Cornelius Vanderbilt
 
Vanderbilt was born on Staten Island, now a borough of New York City, which was separated from Manhattan by the Hudson River.  As a teenager he began business ferrying passengers from his home island across the river to the small city then clustered around what is now known as the battery.  This was a rough and tumble sea-faring life to which Vanderbilt, a large, strong, athletic man was well suited.  In his early business life he triumphed through his physical skill and courage as much as his wile and brains.  Over a period of nearly fifty years this small and inauspicious start turned into a large and powerful steam-powered shipping company that dominated the Hudson River and the routes between New York and Boston.  With the discovery of gold in California, Vanderbilt established an alternative shipping route between New York and San Francisco using Nicaragua as the crossing point.  The battles that proceeded from this growth were a matter of international dispute as well as the struggles between private industrial armies.  Somehow, Vanderbilt, through nerve and calm perseverance managed to prevail, and by the mid-1850's controlled the routes to San Francisco as well as the trans-Atlantic shipping business.  He was active in supporting the Union's sea effort during the Civil War.  Meanwhile, he began to divest himself of shipping interests and devote an increasing amount of time and money to railroads, which he had begun to own and manage in the 1830's.  

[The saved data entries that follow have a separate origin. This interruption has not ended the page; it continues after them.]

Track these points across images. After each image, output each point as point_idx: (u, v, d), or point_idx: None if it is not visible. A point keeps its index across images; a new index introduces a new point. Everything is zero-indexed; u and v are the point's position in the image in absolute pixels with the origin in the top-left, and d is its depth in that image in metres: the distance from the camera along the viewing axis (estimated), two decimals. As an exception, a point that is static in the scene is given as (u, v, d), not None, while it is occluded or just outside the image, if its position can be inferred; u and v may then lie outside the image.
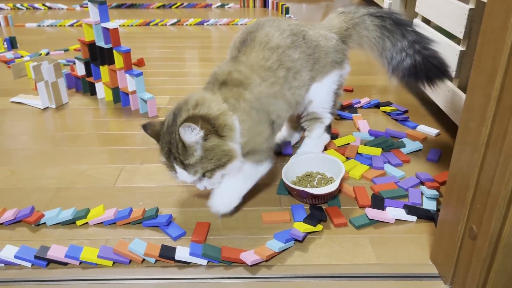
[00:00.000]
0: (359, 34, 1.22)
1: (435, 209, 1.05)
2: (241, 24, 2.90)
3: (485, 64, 0.68)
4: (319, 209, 1.04)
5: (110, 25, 1.52)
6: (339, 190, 1.13)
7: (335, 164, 1.14)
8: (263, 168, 1.03)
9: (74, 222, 1.02)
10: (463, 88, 1.26)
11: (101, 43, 1.57)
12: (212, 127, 0.89)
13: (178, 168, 0.91)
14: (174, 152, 0.90)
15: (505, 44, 0.63)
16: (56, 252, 0.90)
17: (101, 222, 1.02)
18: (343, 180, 1.11)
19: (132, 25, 2.89)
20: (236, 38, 1.12)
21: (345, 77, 1.25)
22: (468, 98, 0.74)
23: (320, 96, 1.19)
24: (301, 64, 1.10)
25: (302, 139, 1.31)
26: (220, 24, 2.92)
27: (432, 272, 0.88)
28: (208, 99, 0.93)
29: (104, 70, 1.63)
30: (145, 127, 0.96)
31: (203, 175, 0.92)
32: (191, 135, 0.86)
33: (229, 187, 0.99)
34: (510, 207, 0.65)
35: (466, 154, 0.74)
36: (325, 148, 1.32)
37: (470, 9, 1.19)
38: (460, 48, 1.25)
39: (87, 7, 3.45)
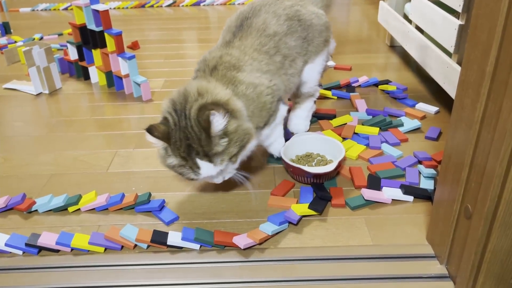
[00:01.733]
0: None
1: (432, 188, 1.03)
2: (238, 4, 2.85)
3: (480, 37, 0.65)
4: (325, 192, 1.02)
5: (100, 7, 1.48)
6: (337, 172, 1.11)
7: (336, 147, 1.12)
8: (281, 113, 1.05)
9: (66, 209, 1.01)
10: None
11: (92, 26, 1.54)
12: (227, 111, 0.86)
13: (202, 163, 0.85)
14: (196, 147, 0.84)
15: (499, 16, 0.60)
16: (47, 239, 0.89)
17: (93, 208, 1.01)
18: (341, 161, 1.09)
19: (127, 7, 2.84)
20: (230, 22, 1.09)
21: (331, 52, 1.27)
22: (463, 74, 0.71)
23: (313, 76, 1.20)
24: (297, 52, 1.09)
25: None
26: (217, 4, 2.87)
27: (428, 252, 0.86)
28: (209, 86, 0.90)
29: (96, 53, 1.60)
30: (150, 131, 0.85)
31: (228, 162, 0.88)
32: (218, 122, 0.83)
33: (277, 135, 1.08)
34: (505, 186, 0.62)
35: (461, 132, 0.72)
36: (322, 129, 1.30)
37: (469, -19, 1.15)
38: (459, 22, 1.21)
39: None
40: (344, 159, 1.11)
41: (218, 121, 0.83)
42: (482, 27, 0.64)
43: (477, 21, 0.66)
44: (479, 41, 0.66)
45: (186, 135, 0.85)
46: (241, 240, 0.87)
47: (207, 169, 0.86)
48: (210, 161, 0.85)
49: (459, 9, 1.20)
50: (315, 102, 1.29)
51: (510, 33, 0.59)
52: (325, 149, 1.15)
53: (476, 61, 0.67)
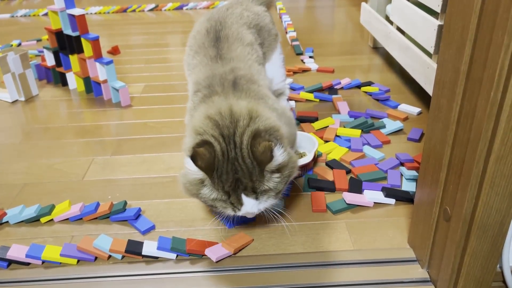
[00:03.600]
0: None
1: (414, 190, 1.01)
2: (222, 7, 2.83)
3: (454, 35, 0.64)
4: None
5: (76, 11, 1.45)
6: (313, 163, 1.12)
7: (308, 140, 1.13)
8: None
9: (39, 220, 0.97)
10: (443, 64, 1.21)
11: (68, 31, 1.51)
12: (280, 140, 0.76)
13: (247, 200, 0.74)
14: (246, 181, 0.73)
15: (472, 13, 0.59)
16: (17, 252, 0.86)
17: (67, 218, 0.97)
18: (316, 156, 1.08)
19: (108, 12, 2.80)
20: (200, 40, 1.00)
21: None
22: (439, 73, 0.69)
23: (276, 72, 1.18)
24: (262, 57, 1.08)
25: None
26: (200, 8, 2.85)
27: (409, 256, 0.85)
28: (259, 109, 0.79)
29: (73, 59, 1.57)
30: (194, 159, 0.71)
31: (272, 200, 0.77)
32: (278, 156, 0.72)
33: None
34: (482, 187, 0.61)
35: (438, 132, 0.70)
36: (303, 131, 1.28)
37: (447, -19, 1.14)
38: (438, 22, 1.20)
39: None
40: (322, 158, 1.12)
41: (278, 155, 0.72)
42: (456, 26, 0.63)
43: (451, 20, 0.65)
44: (453, 40, 0.64)
45: (235, 168, 0.73)
46: (214, 253, 0.84)
47: (250, 207, 0.75)
48: (257, 198, 0.75)
49: (438, 9, 1.19)
50: (288, 100, 1.27)
51: (484, 31, 0.58)
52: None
53: (450, 60, 0.65)
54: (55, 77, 1.67)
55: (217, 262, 0.85)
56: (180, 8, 2.84)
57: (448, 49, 0.65)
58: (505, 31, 0.53)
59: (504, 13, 0.53)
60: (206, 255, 0.86)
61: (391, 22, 1.63)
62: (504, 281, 0.74)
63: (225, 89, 0.85)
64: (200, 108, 0.83)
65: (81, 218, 0.97)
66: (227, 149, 0.74)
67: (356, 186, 1.03)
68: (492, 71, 0.56)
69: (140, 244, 0.87)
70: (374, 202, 0.99)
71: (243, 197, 0.74)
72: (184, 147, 0.79)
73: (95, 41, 1.46)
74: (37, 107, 1.53)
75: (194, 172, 0.73)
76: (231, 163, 0.73)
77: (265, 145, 0.71)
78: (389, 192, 1.00)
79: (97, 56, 1.48)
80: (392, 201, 0.99)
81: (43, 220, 0.97)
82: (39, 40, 2.23)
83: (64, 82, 1.66)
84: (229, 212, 0.77)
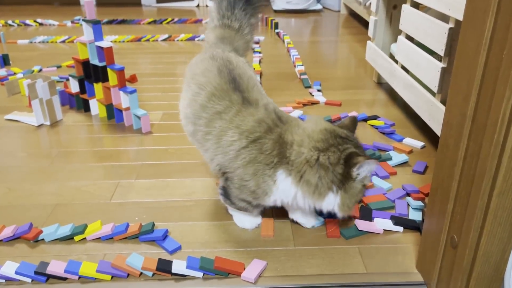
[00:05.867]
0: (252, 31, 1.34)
1: (420, 219, 1.10)
2: (231, 39, 2.96)
3: (461, 85, 0.74)
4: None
5: (104, 44, 1.56)
6: None
7: None
8: None
9: (72, 238, 1.04)
10: (445, 102, 1.31)
11: (95, 61, 1.61)
12: None
13: None
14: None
15: (477, 67, 0.69)
16: (56, 267, 0.93)
17: (99, 237, 1.04)
18: None
19: (123, 41, 2.93)
20: (217, 82, 1.03)
21: None
22: (447, 116, 0.79)
23: None
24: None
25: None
26: (211, 39, 2.97)
27: (418, 280, 0.92)
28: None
29: (98, 87, 1.67)
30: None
31: None
32: None
33: None
34: (486, 218, 0.69)
35: (446, 168, 0.79)
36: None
37: (450, 28, 1.25)
38: (442, 65, 1.31)
39: (78, 23, 3.48)
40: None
41: None
42: (463, 76, 0.73)
43: (458, 71, 0.74)
44: (460, 88, 0.74)
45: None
46: (250, 273, 0.92)
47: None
48: None
49: (441, 53, 1.30)
50: None
51: (487, 84, 0.67)
52: None
53: (458, 105, 0.75)
54: (78, 103, 1.77)
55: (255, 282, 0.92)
56: (192, 39, 2.98)
57: (456, 96, 0.75)
58: (506, 85, 0.62)
59: (505, 70, 0.63)
60: (232, 274, 0.93)
61: (395, 60, 1.75)
62: (505, 305, 0.81)
63: (278, 126, 0.95)
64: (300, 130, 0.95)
65: (112, 238, 1.05)
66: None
67: (366, 214, 1.11)
68: (495, 118, 0.65)
69: (170, 262, 0.94)
70: (384, 230, 1.07)
71: None
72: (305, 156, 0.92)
73: (120, 72, 1.57)
74: (61, 131, 1.62)
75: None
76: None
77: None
78: (397, 220, 1.08)
79: (122, 85, 1.58)
80: (400, 228, 1.07)
81: (76, 238, 1.04)
82: (59, 67, 2.34)
83: (86, 108, 1.75)
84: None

After the Civil War, Vanderbilt saw the importance of America's westward movement and realized the need for efficient transportation from the west to New York, through which a majority of export commerce and money had long flowed. He invested in and gained control of smaller railroads, gradually accumulating control of the routes along the Hudson River, across New York state, and eventually along the Great Lakes to Chicago.  The names of the people he competed with and, sometimes, partnered with is a catalog of the great industrial names in the post-Civil War era - Jay Gould, James Fist, Daniel Drew, John D. Rockefeller, Andrew Carnegie, and more - still ring in our ears as we think about the growth of America in the nineteenth century.  The later great excesses of the Gilded Age were engaged in by Vanderbilt's descendants. He himself, while leading quite a lavish life by any standard, seems to have been relatively abstemious in his personal habits, his only real extravagance being his love of owning and racing fast horses.  Vanderbilt dies in 1877, leaving the bulk of his huge estate to his son William, who followed in his stead.

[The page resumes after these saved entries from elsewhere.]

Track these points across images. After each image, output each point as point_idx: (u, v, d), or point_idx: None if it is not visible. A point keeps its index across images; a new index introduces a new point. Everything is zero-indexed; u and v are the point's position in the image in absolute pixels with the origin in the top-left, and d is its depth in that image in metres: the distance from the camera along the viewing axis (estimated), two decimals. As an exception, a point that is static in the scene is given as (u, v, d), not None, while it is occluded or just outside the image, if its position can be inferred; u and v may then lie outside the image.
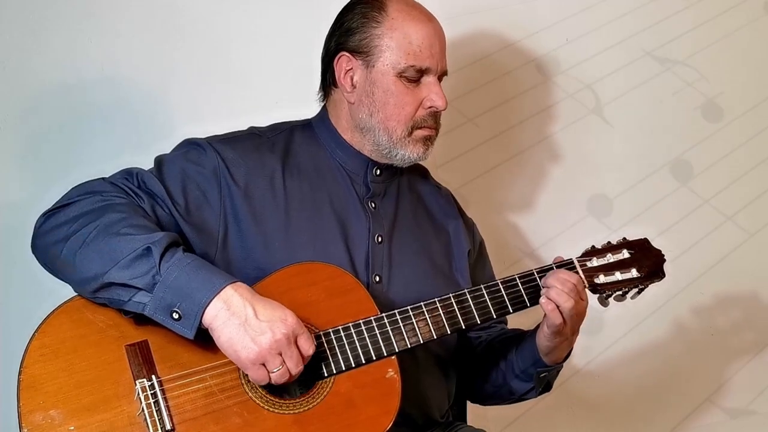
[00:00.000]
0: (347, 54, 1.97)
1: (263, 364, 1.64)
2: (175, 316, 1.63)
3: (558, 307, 1.85)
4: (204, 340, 1.67)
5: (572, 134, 2.78)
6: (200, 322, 1.63)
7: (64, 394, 1.61)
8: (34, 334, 1.65)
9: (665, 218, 2.80)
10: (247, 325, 1.63)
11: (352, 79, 1.97)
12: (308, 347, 1.68)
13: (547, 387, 2.08)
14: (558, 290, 1.86)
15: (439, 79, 1.98)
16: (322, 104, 2.07)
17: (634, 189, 2.81)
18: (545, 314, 1.88)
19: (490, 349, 2.10)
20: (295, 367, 1.66)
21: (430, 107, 1.95)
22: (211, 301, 1.63)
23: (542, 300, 1.87)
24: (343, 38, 1.98)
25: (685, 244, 2.80)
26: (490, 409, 2.22)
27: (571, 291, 1.86)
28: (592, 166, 2.80)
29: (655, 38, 2.84)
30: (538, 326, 1.95)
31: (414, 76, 1.94)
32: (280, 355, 1.65)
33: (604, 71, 2.81)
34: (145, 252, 1.64)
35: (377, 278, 1.95)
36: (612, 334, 2.75)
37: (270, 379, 1.65)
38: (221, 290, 1.64)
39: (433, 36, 1.95)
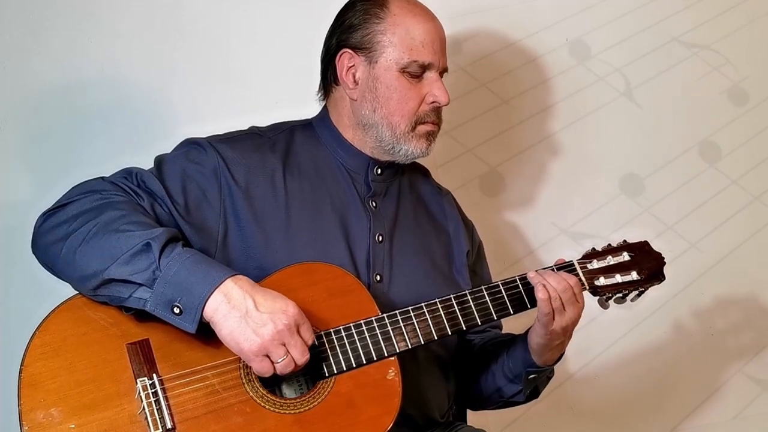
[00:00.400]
0: (349, 51, 1.97)
1: (267, 356, 1.64)
2: (176, 310, 1.63)
3: (549, 297, 1.86)
4: (205, 338, 1.67)
5: (572, 133, 2.79)
6: (201, 315, 1.63)
7: (64, 392, 1.61)
8: (34, 333, 1.65)
9: (664, 219, 2.81)
10: (248, 317, 1.63)
11: (354, 75, 1.97)
12: (308, 337, 1.68)
13: (534, 393, 2.08)
14: (551, 285, 1.86)
15: (440, 75, 1.98)
16: (323, 104, 2.07)
17: (641, 183, 2.82)
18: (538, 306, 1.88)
19: (482, 352, 2.10)
20: (301, 356, 1.66)
21: (432, 102, 1.96)
22: (211, 294, 1.63)
23: (537, 287, 1.87)
24: (345, 35, 1.98)
25: (684, 245, 2.81)
26: (491, 410, 2.22)
27: (565, 290, 1.87)
28: (594, 164, 2.80)
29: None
30: (530, 328, 1.95)
31: (417, 72, 1.94)
32: (284, 345, 1.65)
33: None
34: (144, 248, 1.64)
35: (378, 277, 1.95)
36: (611, 334, 2.75)
37: (275, 369, 1.65)
38: (221, 283, 1.64)
39: (435, 32, 1.96)
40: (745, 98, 2.89)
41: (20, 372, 1.61)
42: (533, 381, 2.02)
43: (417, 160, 2.06)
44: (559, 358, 2.01)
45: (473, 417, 2.21)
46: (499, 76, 2.70)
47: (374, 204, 2.01)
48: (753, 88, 2.90)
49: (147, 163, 1.89)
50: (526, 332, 1.97)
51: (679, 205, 2.62)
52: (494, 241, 2.36)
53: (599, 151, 2.80)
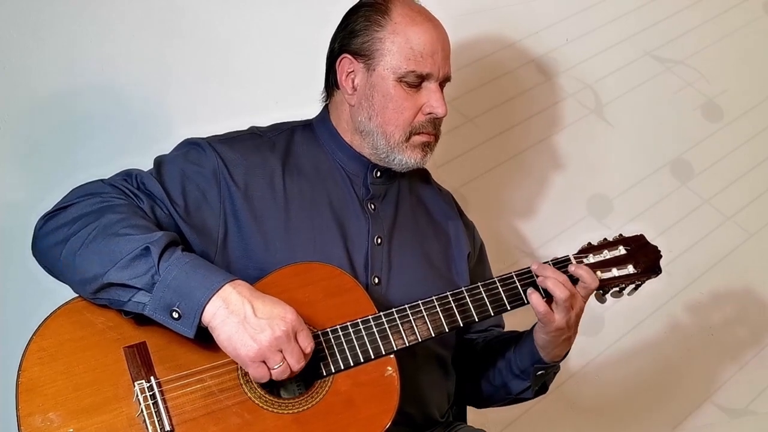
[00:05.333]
0: (349, 56, 1.96)
1: (264, 362, 1.65)
2: (175, 315, 1.63)
3: (553, 299, 1.87)
4: (202, 340, 1.67)
5: (572, 134, 2.79)
6: (200, 320, 1.63)
7: (63, 396, 1.61)
8: (32, 337, 1.65)
9: (665, 217, 2.82)
10: (246, 323, 1.63)
11: (353, 81, 1.97)
12: (307, 344, 1.68)
13: (543, 388, 2.08)
14: (553, 280, 1.87)
15: (442, 85, 1.97)
16: (324, 105, 2.07)
17: (635, 188, 2.82)
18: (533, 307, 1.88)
19: (488, 349, 2.10)
20: (297, 363, 1.66)
21: (429, 113, 1.94)
22: (209, 299, 1.63)
23: (528, 289, 1.88)
24: (347, 40, 1.97)
25: (684, 244, 2.81)
26: (491, 410, 2.23)
27: (566, 282, 1.87)
28: (592, 166, 2.80)
29: (655, 38, 2.87)
30: (536, 324, 1.95)
31: (414, 82, 1.93)
32: (281, 352, 1.65)
33: (605, 71, 2.83)
34: (143, 252, 1.64)
35: (376, 280, 1.95)
36: (612, 335, 2.75)
37: (271, 376, 1.66)
38: (220, 288, 1.64)
39: (436, 42, 1.94)
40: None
41: (18, 377, 1.61)
42: (541, 377, 2.02)
43: (415, 165, 2.05)
44: (567, 353, 2.01)
45: (473, 417, 2.22)
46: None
47: (373, 207, 2.00)
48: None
49: (146, 164, 1.89)
50: (533, 328, 1.97)
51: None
52: (494, 241, 2.37)
53: (600, 148, 2.81)
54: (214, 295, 1.64)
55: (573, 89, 2.78)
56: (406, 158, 1.96)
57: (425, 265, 2.04)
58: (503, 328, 2.19)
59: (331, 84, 2.03)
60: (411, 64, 1.92)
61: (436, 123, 1.98)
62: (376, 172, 2.01)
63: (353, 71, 1.96)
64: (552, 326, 1.89)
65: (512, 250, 2.72)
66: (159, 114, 2.47)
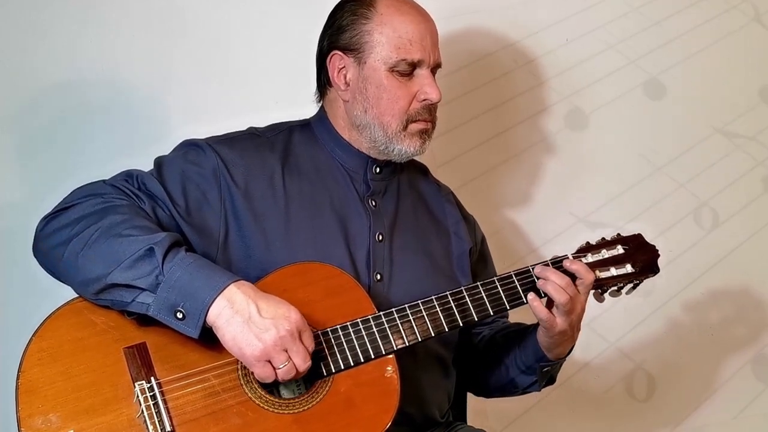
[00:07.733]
0: (339, 52, 1.97)
1: (269, 361, 1.65)
2: (179, 315, 1.63)
3: (554, 302, 1.87)
4: (203, 341, 1.67)
5: (572, 134, 2.79)
6: (204, 320, 1.64)
7: (62, 397, 1.61)
8: (31, 338, 1.65)
9: (664, 219, 2.81)
10: (251, 322, 1.63)
11: (345, 77, 1.97)
12: (309, 344, 1.68)
13: (550, 380, 2.08)
14: (554, 285, 1.87)
15: (433, 71, 1.98)
16: (320, 104, 2.07)
17: (635, 188, 2.83)
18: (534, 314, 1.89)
19: (492, 344, 2.11)
20: (303, 363, 1.66)
21: (424, 100, 1.95)
22: (214, 299, 1.63)
23: (529, 296, 1.88)
24: (335, 37, 1.98)
25: (684, 245, 2.81)
26: (491, 408, 2.23)
27: (567, 286, 1.87)
28: (592, 165, 2.80)
29: None
30: (538, 325, 1.95)
31: (406, 70, 1.93)
32: (286, 351, 1.65)
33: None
34: (147, 252, 1.64)
35: (378, 276, 1.96)
36: (613, 332, 2.75)
37: (276, 376, 1.66)
38: (224, 288, 1.64)
39: (424, 29, 1.95)
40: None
41: (18, 378, 1.61)
42: (547, 373, 2.03)
43: (416, 159, 2.05)
44: (571, 350, 2.01)
45: (474, 414, 2.22)
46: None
47: (374, 203, 2.01)
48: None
49: (147, 164, 1.89)
50: (537, 325, 1.97)
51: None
52: (496, 240, 2.36)
53: (598, 147, 2.81)
54: (218, 295, 1.64)
55: (568, 91, 2.78)
56: (405, 147, 1.96)
57: (427, 261, 2.04)
58: (508, 317, 2.19)
59: (324, 83, 2.03)
60: (401, 52, 1.92)
61: (431, 109, 1.98)
62: (376, 168, 2.02)
63: (344, 67, 1.97)
64: (555, 330, 1.89)
65: (513, 249, 2.72)
66: (159, 114, 2.47)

The First Tycoon: The Epic Life of Cornelius Vanderbilt by T.J. Stiles is published in trade paperback by Vintage Books, a division of Random House, and is available at all the usual on-line sources, as an e-book, and at your local independent bookstore.  It's extremely readable.  At 719 pages, it's rather long, but over 111 of those pages are acknowledgments and annotation.  At no time does this feel like a lengthy or tedious book.  If you're interested in the development of American capitalism, you need to understand the role of Cornelius Vanderbilt in creating the structures that became the corporation we know today.  This is not only a highly readable, but a very important book.